___ Data supplied
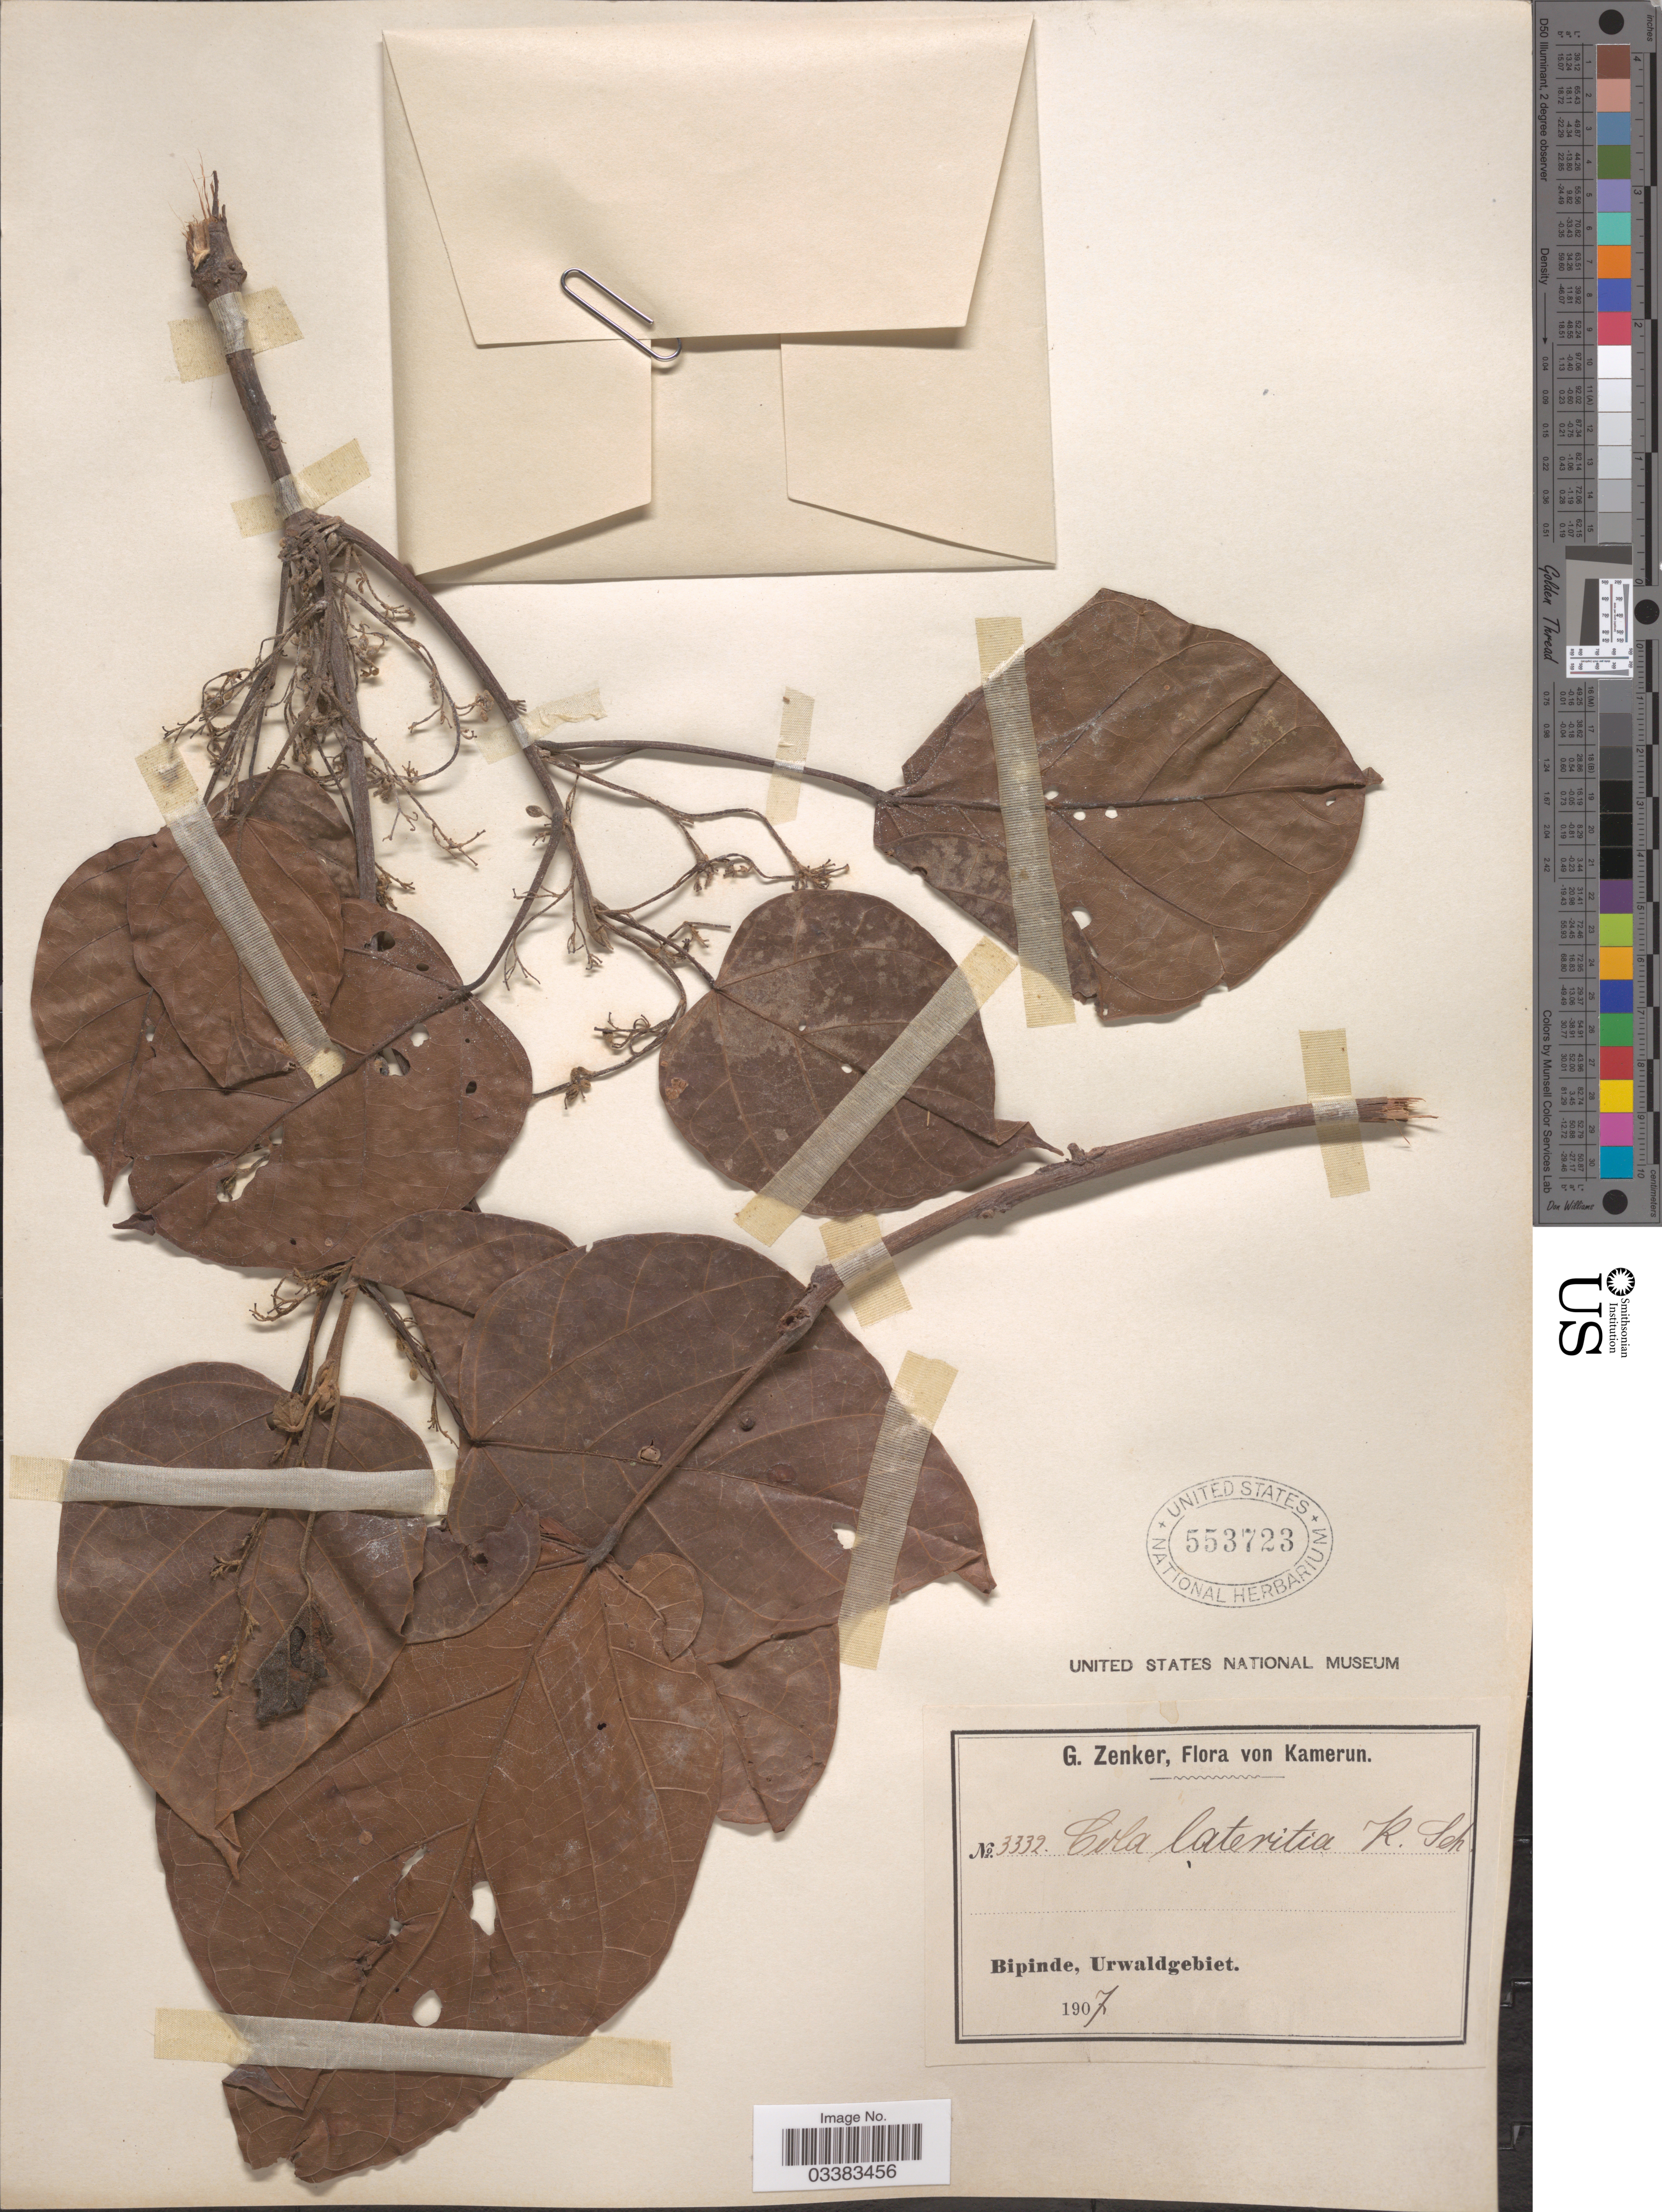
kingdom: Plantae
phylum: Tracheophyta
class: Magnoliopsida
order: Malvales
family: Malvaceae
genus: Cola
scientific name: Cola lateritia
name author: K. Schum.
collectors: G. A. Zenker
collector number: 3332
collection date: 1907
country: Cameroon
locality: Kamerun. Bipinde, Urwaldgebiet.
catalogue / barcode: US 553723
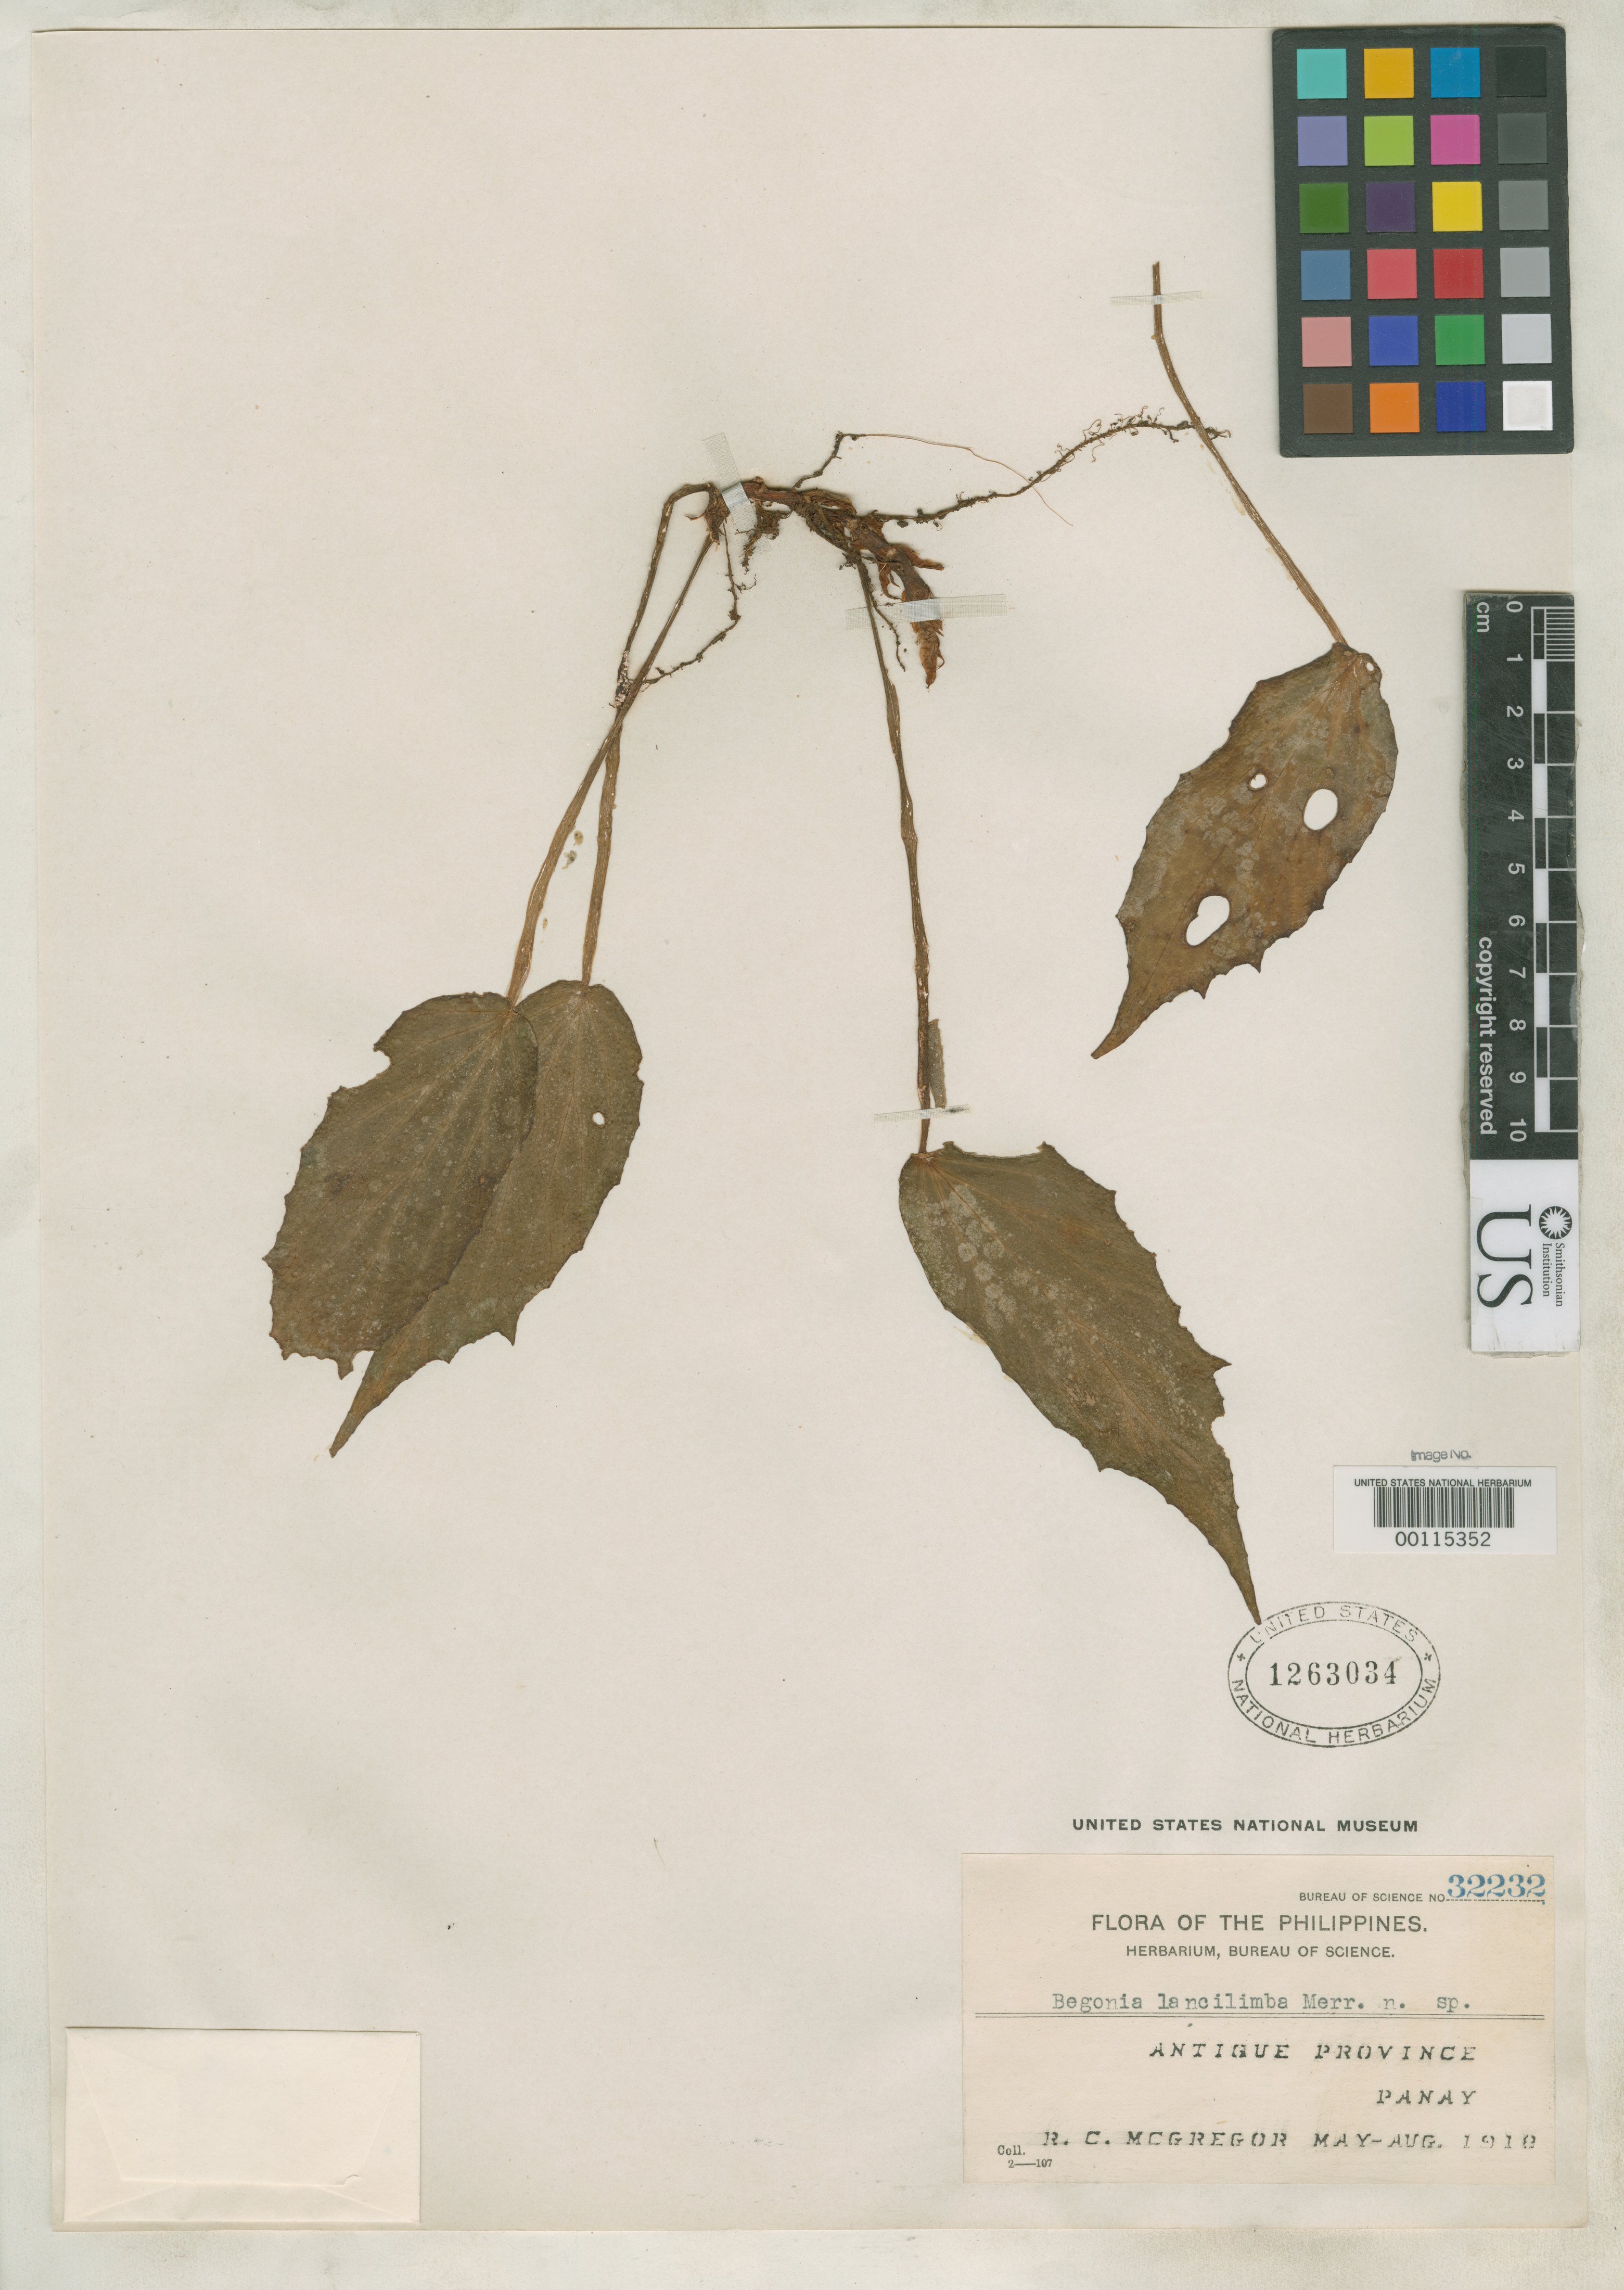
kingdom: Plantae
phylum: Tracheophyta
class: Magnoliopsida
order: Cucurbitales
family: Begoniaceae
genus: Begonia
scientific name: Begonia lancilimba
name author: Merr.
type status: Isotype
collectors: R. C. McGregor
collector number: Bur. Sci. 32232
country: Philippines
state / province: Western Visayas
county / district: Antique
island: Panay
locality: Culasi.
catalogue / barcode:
______
◆ **The problem**
Write out the lines of the data from the one containing "collectors: R. C. McGregor" up to and including the final line, exactly as they appear.

◆ **Answer to the task**
collectors: R. C. McGregor
collector number: Bur. Sci. 32232
country: Philippines
state / province: Western Visayas
county / district: Antique
island: Panay
locality: Culasi.
catalogue / barcode:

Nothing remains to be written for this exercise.